On est en train de construire un groupe, on n’est pas en train de communiquer sur une image de groupe ; on veut être un groupe. C’est facile de renvoyer une image, nous préférons l’être. Je conversais ce matin avec Jimmy Nirlo, l’un des cadres du groupe, pour prendre son sentiment sur le stage et connaître les besoins du groupe pour que ça fonctionne encore mieux. Et de mon côté, je lui donne des informations sur l’évolution du projet de club. C’est un partage, on construit le projet ensemble et tous les éléments du puzzle, toutes les personnes sont importantes dans le projet. Chacun a son domaine de compétence, chacun doit être et rester à sa place, mais comme on n’a pas de problématique d’égo, chacun joue sa partition en restant persuadé que nous pouvons tirer notre épingle du jeu. La communication d’Hervé Della Maggiore en est également le reflet : il sait qu’on est le plus petit budget de Ligue 2, il le subit parfois mais il fait face et l’assume complètement.
« Quand quelqu’un veut partir du projet, il ne faut pas le retenir »
Vous subissez toutefois des départs sportifs importants durant cette intersaison. Comment lutter contre les autres clubs de Ligue 2 ?
Quand quelqu’un veut partir d’un projet, il ne faut pas le retenir. C’est contre-productif. Nous avons certains moyens pour développer notre projet, et c’est avec ceux-ci que nous allons le construire. On ne va pas mettre en péril notre projet en tentant des choses qui ne seraient pas dans la nature du club : on a une grille salariale, liée au statut du joueur, à son intériorité dans le projet, ses performances, qui nous paraît être assez cohérente et que nous souhaitons respecter.
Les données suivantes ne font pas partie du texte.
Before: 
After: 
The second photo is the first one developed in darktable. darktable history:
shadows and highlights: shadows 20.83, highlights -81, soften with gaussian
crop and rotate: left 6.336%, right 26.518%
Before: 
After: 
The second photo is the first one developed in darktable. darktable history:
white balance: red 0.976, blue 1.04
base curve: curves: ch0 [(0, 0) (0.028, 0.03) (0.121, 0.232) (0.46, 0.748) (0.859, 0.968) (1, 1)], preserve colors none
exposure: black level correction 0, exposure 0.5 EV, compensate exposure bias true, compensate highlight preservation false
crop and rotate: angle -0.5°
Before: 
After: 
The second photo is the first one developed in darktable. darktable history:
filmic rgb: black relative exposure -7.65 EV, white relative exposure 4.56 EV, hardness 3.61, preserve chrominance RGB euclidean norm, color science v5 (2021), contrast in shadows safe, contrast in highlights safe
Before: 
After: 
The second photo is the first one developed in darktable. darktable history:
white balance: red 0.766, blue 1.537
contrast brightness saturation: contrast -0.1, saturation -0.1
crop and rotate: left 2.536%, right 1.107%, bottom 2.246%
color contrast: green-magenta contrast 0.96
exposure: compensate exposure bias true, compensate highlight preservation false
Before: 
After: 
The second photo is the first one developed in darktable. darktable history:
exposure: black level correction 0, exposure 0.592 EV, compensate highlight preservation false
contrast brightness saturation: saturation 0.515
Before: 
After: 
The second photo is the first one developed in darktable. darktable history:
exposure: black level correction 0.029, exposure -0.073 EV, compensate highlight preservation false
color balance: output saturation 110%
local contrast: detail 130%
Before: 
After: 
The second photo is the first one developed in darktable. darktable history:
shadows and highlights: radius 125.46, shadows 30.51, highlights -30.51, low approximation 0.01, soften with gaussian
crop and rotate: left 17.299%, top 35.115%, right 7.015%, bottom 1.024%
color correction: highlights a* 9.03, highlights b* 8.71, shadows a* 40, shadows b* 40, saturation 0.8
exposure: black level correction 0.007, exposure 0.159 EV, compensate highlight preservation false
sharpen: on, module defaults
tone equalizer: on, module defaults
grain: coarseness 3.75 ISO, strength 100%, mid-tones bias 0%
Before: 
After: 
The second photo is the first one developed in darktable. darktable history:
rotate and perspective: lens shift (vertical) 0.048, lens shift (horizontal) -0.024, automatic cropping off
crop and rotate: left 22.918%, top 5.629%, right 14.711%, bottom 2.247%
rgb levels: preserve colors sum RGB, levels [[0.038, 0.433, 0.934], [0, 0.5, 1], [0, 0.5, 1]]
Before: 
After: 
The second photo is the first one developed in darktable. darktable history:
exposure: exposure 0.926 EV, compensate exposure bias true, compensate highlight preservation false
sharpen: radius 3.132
C’est un axe important de la politique sociale vis-à-vis des salariés du club, on ne va pas aller sur des montants de rémunération qui « pèteraient » cette grille salariale et nous poseraient plus de problèmes qu’autre chose.
Les agents de joueurs entendent ce discours ?
On dit aux agents qui nous sommes, ils savent donc où ils mettent les pieds et ce qu’ils peuvent ou ne peuvent pas faire. On a une relation relativement bonne, nous sommes clairs dès le départ. On a besoin de faire savoir qui on est.
Finalement, le FBBP 01 ne serait-il pas en train de développer un nouveau modèle dans le monde du football professionnel ?
Quand on est arrivé dans ce monde-là, qu’on ne connaissait pas, on a eu notre vision des clubs professionnels déjà bien en place. Il y a quelques mois, j’ai pris contact avec Olivier Pickeu au SCO Angers, parce que ce qu’ils font là-bas m’interpelle. On ne se connaissait pas, je lui ai demandé de pouvoir venir quelques jours. Il a trouvé mon approche assez surprenante mais m’a très bien reçu, on a beaucoup échangé sur leur projet. On ne vit pas en vase clos, on s’ouvre vers l’extérieur et malgré le travail infernal interne au quotidien, on doit se tourner vers l’extérieur pour voir ce qu’il s’y passe. J’ai choisi Angers, j’aurai peut-être pu choisir Guingamp, et j’ai pris pas mal d’idées qui permettent de construire la réflexion. Nous avons les mêmes problématiques sur le recrutement, malgré le fait que ce soit un vrai bon club, ils ne peuvent pas recruter en Ligue 1 et se tournent vers la Ligue 2. On fait pareil avec le National.